Haggai Begins Temple Building
7 Thus says the Lord of hosts, “Consider your ways and thoughtfully reflect on your conduct! 8 Go up to the hill country, bring lumber and rebuild My house (temple), that I may be pleased with it and be glorified,” says the Lord [accepting it as done for My glory]. 9 You look for much [harvest], but it comes to little; and even when you bring that home, I blow it away. Why?” says the Lord of hosts. “Because of My house, which lies in ruins while each of you runs to his own house [eager to enjoy it]. 10 Therefore, because of you [that is, your sin and disobedience] the heavens withhold the dew and the earth withholds its produce. 11 I called for a drought on the land and the hill country, on the grain, on the new wine, on the oil, on what the ground produces, on men, on cattle, and on all the labor of your hands.”

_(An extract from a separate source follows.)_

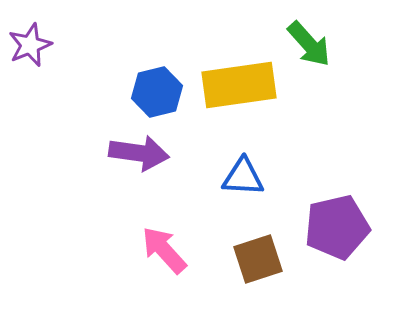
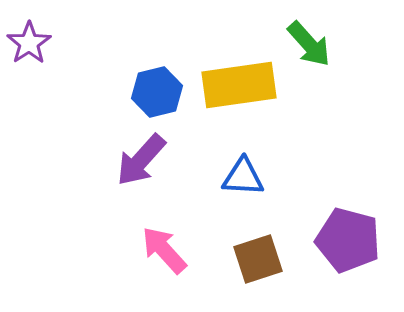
purple star: moved 1 px left, 2 px up; rotated 12 degrees counterclockwise
purple arrow: moved 2 px right, 7 px down; rotated 124 degrees clockwise
purple pentagon: moved 11 px right, 13 px down; rotated 28 degrees clockwise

12 Then Zerubbabel the son of Shealtiel and Joshua the son of Jehozadak, the high priest, with all the remnant of the people [who had returned from exile], listened carefully and obeyed the voice of the Lord their God and the words of Haggai the prophet, since the Lord their God had sent him. And the people [reverently] feared the Lord. 13 Then Haggai, the Lord’s messenger, spoke the Lord’s message to the people saying, “‘I am with you,’ declares the Lord.” 14 So the Lord stirred up the spirit of Zerubbabel the son of Shealtiel, governor of Judah, and the spirit of Joshua the son of Jehozadak, the high priest, and the spirit of all the remnant of the people; and they came and worked on the house of the Lord of hosts, their God, 15 on the [c]twenty-fourth day of the sixth month (Sept 21, 520 b.c.) in the second year of Darius the king.

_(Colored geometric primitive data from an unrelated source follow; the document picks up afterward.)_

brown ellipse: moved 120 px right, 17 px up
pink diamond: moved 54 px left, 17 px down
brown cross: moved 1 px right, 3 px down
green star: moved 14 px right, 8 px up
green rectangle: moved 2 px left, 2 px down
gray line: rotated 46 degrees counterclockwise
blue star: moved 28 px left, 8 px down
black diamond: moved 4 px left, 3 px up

- Haggai 1:1 Darius the Great ruled Persia (capital city, Persepolis) from 522-486 b.c. He was an avid builder who used paid workers for his projects instead of slaves, a concept which at that time was revolutionary. He was a gifted visionary, and an energetic king whose social and economic goals endured and greatly benefited both his subjects and future generations. He developed efficient highways, standardized coinage, weights, measures, and he promoted religious tolerance and human rights.

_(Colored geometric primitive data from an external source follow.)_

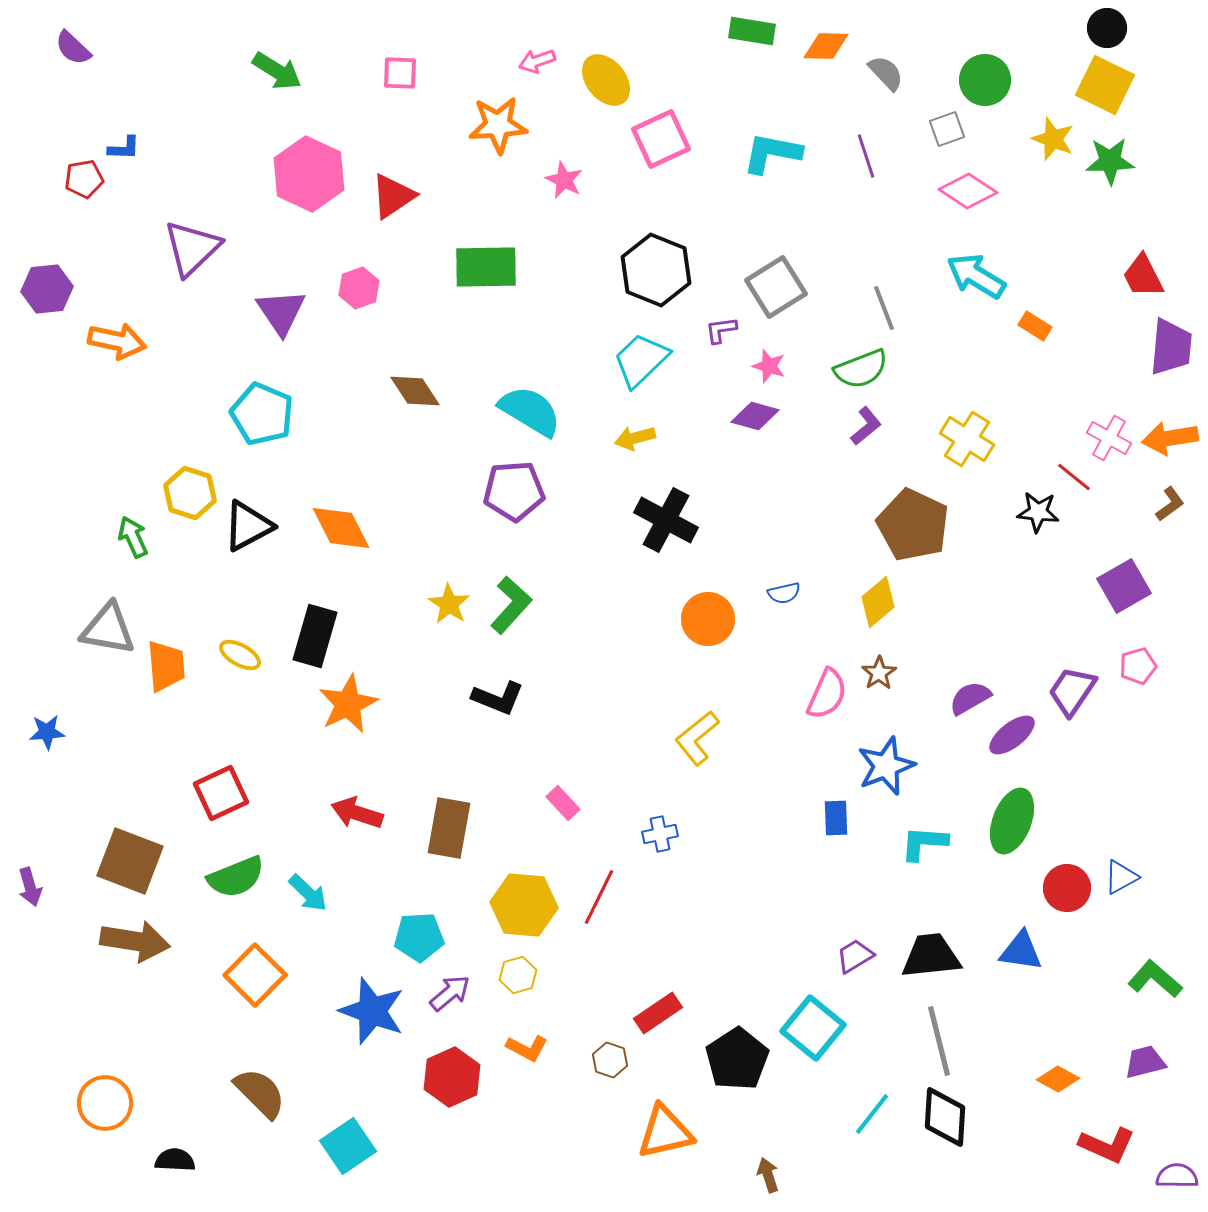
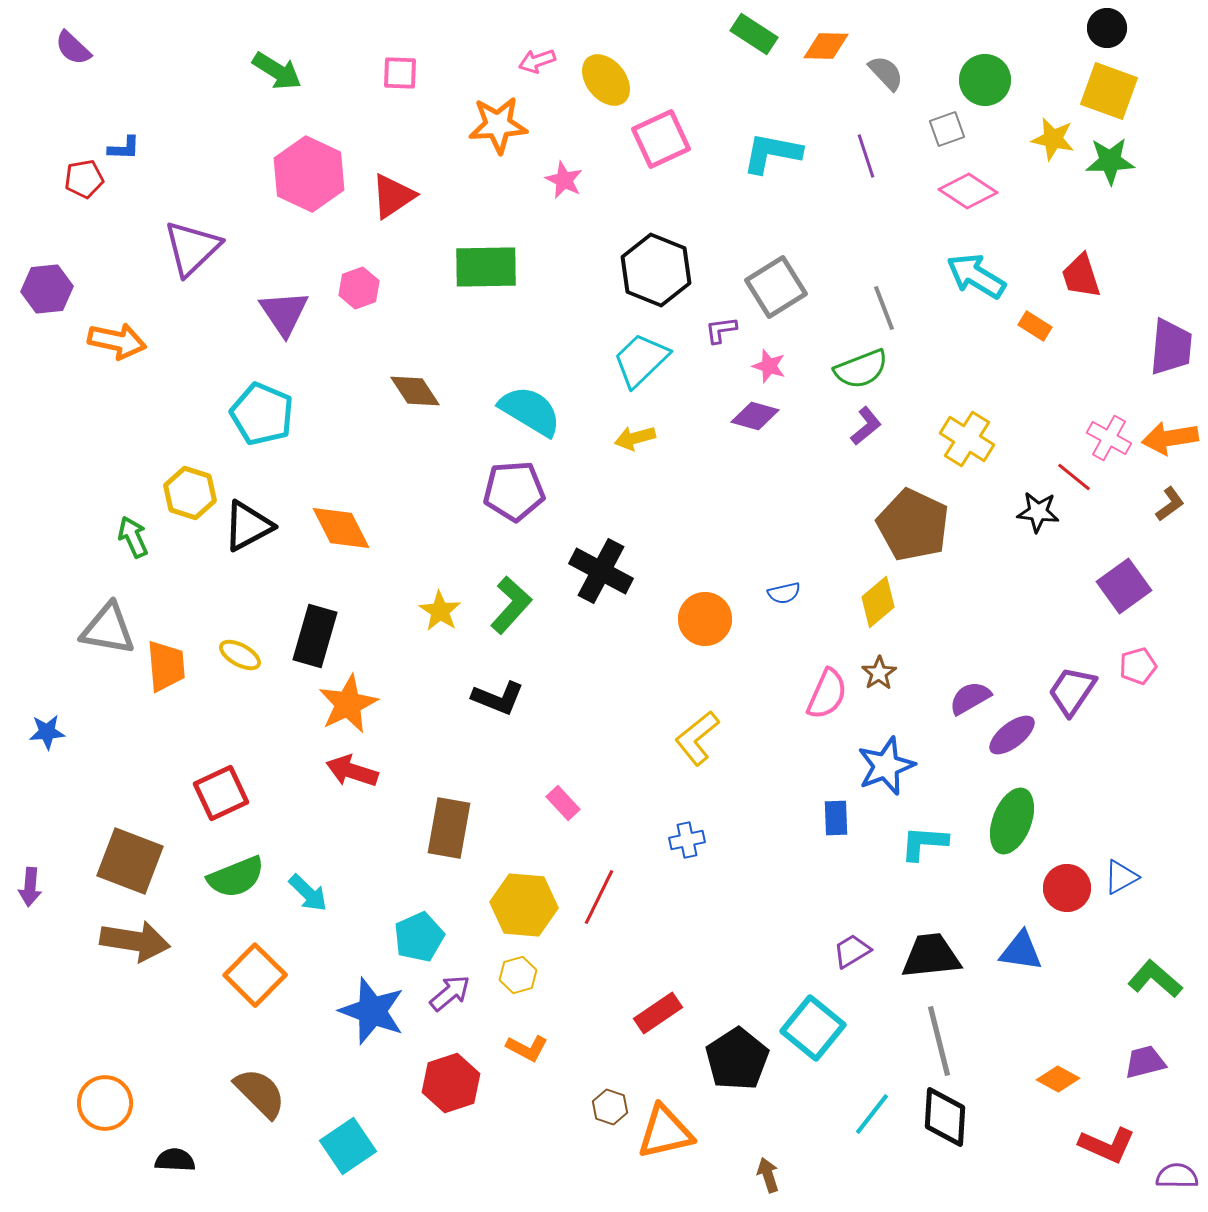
green rectangle at (752, 31): moved 2 px right, 3 px down; rotated 24 degrees clockwise
yellow square at (1105, 85): moved 4 px right, 6 px down; rotated 6 degrees counterclockwise
yellow star at (1053, 139): rotated 9 degrees counterclockwise
red trapezoid at (1143, 276): moved 62 px left; rotated 9 degrees clockwise
purple triangle at (281, 312): moved 3 px right, 1 px down
black cross at (666, 520): moved 65 px left, 51 px down
purple square at (1124, 586): rotated 6 degrees counterclockwise
yellow star at (449, 604): moved 9 px left, 7 px down
orange circle at (708, 619): moved 3 px left
red arrow at (357, 813): moved 5 px left, 42 px up
blue cross at (660, 834): moved 27 px right, 6 px down
purple arrow at (30, 887): rotated 21 degrees clockwise
cyan pentagon at (419, 937): rotated 21 degrees counterclockwise
purple trapezoid at (855, 956): moved 3 px left, 5 px up
brown hexagon at (610, 1060): moved 47 px down
red hexagon at (452, 1077): moved 1 px left, 6 px down; rotated 6 degrees clockwise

- Haggai 1:2 The people of Judah had completed seventy years of captivity in Babylon (Jer 25:11, 12; Dan 9:2). In October 539 b.c., the Medes and Persians conquered Babylon, whereupon Cyrus the Great (founder of the Persian Empire, his reign extended from 559-529 b.c.) issued a decree permitting the Jews to return home and mandating the rebuilding of the temple (Ezra 1:1-4). Some 50,000 returned (Ezra 2:64, 65) and shortly thereafter laid the foundation of the temple (Ezra 3:8-10), but when neighboring Samaritans antagonized the Jews, work on the temple stopped and the temple work lay dormant for some sixteen years. It was during the reign of Darius the Great that Haggai and Zechariah rebuked the people and admonished them to complete the temple. The people responded and the temple was completed in 516 b.c.
- Haggai 1:15 Just twenty-three days elapsed from the original prophecy and the resumption of work on the temple.